■ **Page**
- - -
I wonder if this problem expects us to use a Ksp for Ba(OH)2 or not. If not I see no reason to have included the concn of BaCl2. (And note that Ba(OH)2 is quite soluble--I've never even looked for a Ksp for it).(Another note: look in your text and see if Ksp is listed for Ba(OH)2 in Ksp tables. If so we should use it. If not, we don't use it. :-)]
Assume not a Ksp problem.
Then Ba(OH)2 --> Ba^2+ + 2OH^-
If [Ba(OH)2] = 0.0062M then OH^- is twice that.
If you think it is a Ksp problem then use the BaCl2 as a common ion and solve for OH^-. Repost if you get stuck and explain the problem.
Woooo! the easy way was correct c: Thanks man. But i still kinda don't know why you just doubled it. I thought it would havesomething to do witht he ice table and such since it was in the common ion+buffer chapter :s
Care explaining or?
You want an ICE chart?
.........Ba(OH)2 ==> Ba^2+ + 2OH^-
But I didn't do all of that in my mind. I looked at Ba(OH)2, I see there are 2 OH^- per molecule of Ba(OH)2 and the problem tells me the [Ba(OH)2] = 0.0062M so I know OH^- is twice that.
Wow im an idiot XD thanks.
And i dont want to be a nuisance, but how would i do the next question?
0.320M (NH4)2SO4 and 0.492M NH3
(Still looking for OH- conc)
Would i find the H+ concentration from the double dissociation of the NH4compound? (i know how to find the oh from there)
- - -
■ **Material provided**
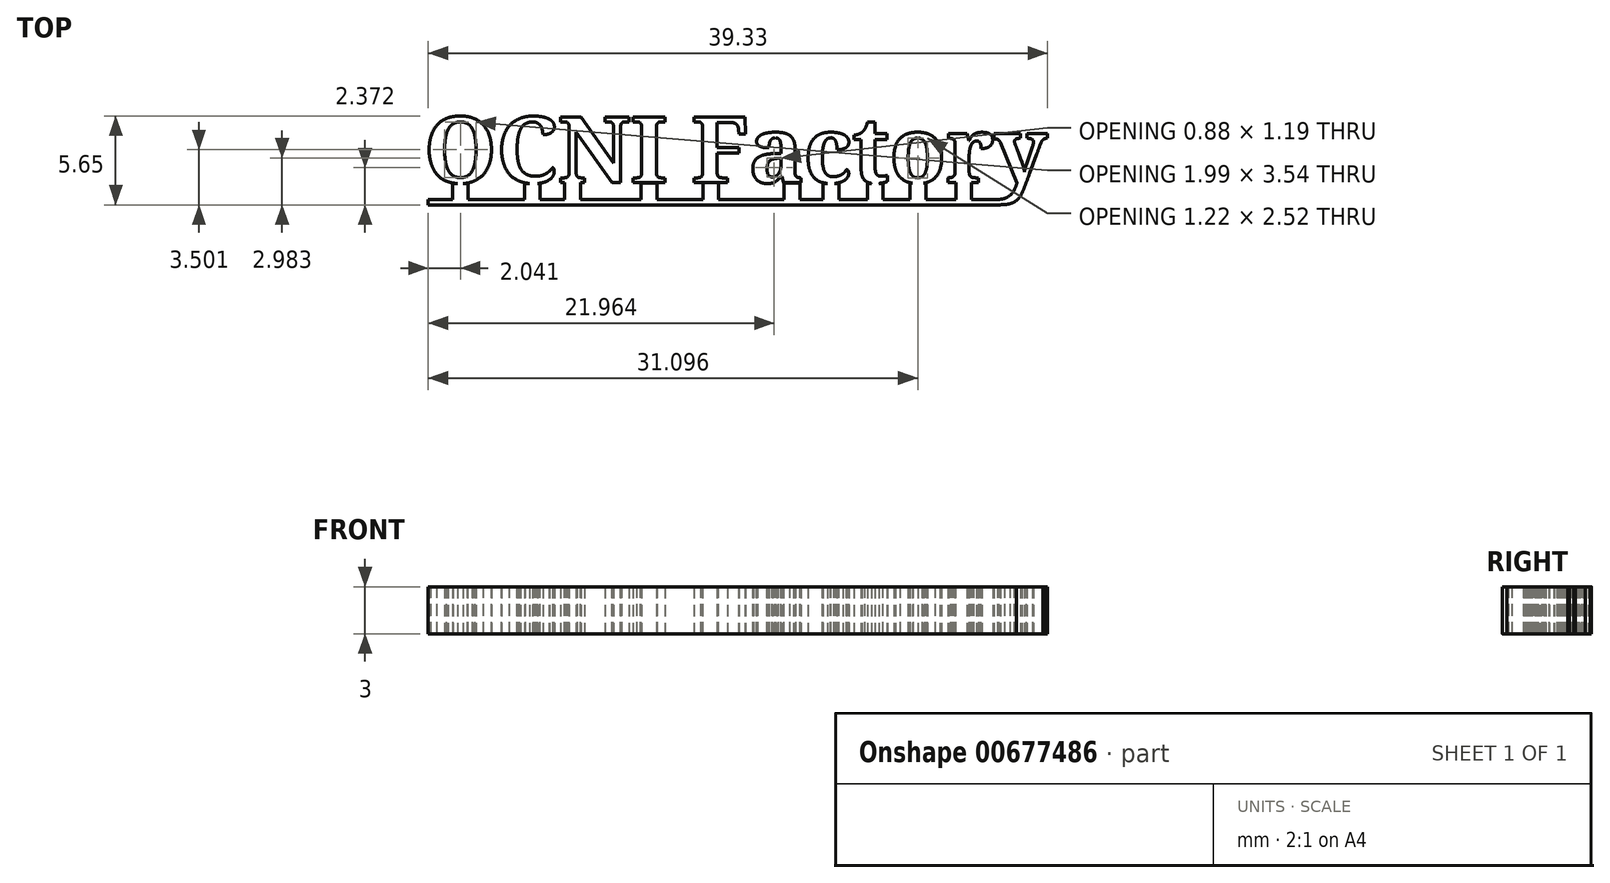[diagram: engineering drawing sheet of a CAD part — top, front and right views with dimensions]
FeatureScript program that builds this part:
- - -
■ **Goal of the exercise**
Repeat word for word the passage of the barium hydroxide thread that begins at the words "Then Ba(OH)2 -->" and stops after "an ICE chart?".

■ **Full solution**
Then Ba(OH)2 --> Ba^2+ + 2OH^-
If [Ba(OH)2] = 0.0062M then OH^- is twice that.
If you think it is a Ksp problem then use the BaCl2 as a common ion and solve for OH^-. Repost if you get stuck and explain the problem.
Woooo! the easy way was correct c: Thanks man. But i still kinda don't know why you just doubled it. I thought it would havesomething to do witht he ice table and such since it was in the common ion+buffer chapter :s
Care explaining or?
You want an ICE chart?